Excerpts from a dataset
━━━━━━━━━━━━━━━━━━━━

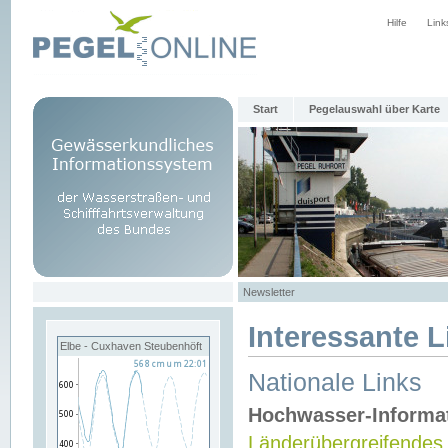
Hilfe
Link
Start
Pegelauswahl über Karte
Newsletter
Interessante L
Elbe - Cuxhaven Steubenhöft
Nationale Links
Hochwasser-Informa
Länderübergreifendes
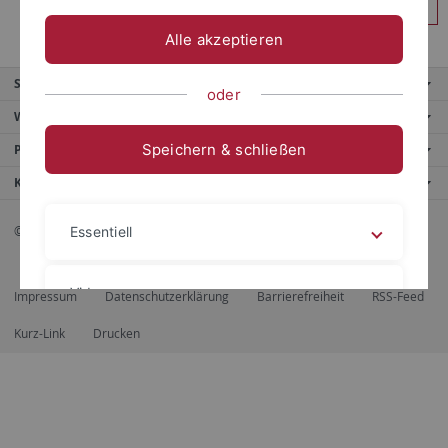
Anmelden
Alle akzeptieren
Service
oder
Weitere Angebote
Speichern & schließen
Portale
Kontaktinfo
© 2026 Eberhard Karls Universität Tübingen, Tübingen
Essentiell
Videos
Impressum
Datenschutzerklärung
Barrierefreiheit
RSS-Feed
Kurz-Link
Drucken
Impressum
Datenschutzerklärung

━━━━━━━━━━━━━━━━━━━━

ACTION ITEM —
Give the records back exactly. Leave the pictures out.

RESULT —
Hilfe
Link
Start
Pegelauswahl über Karte
Newsletter
Interessante L
Elbe - Cuxhaven Steubenhöft
Nationale Links
Hochwasser-Informa
Länderübergreifendes
Anmelden
Alle akzeptieren
Service
oder
Weitere Angebote
Speichern & schließen
Portale
Kontaktinfo
© 2026 Eberhard Karls Universität Tübingen, Tübingen
Essentiell
Videos
Impressum
Datenschutzerklärung
Barrierefreiheit
RSS-Feed
Kurz-Link
Drucken
Impressum
Datenschutzerklärung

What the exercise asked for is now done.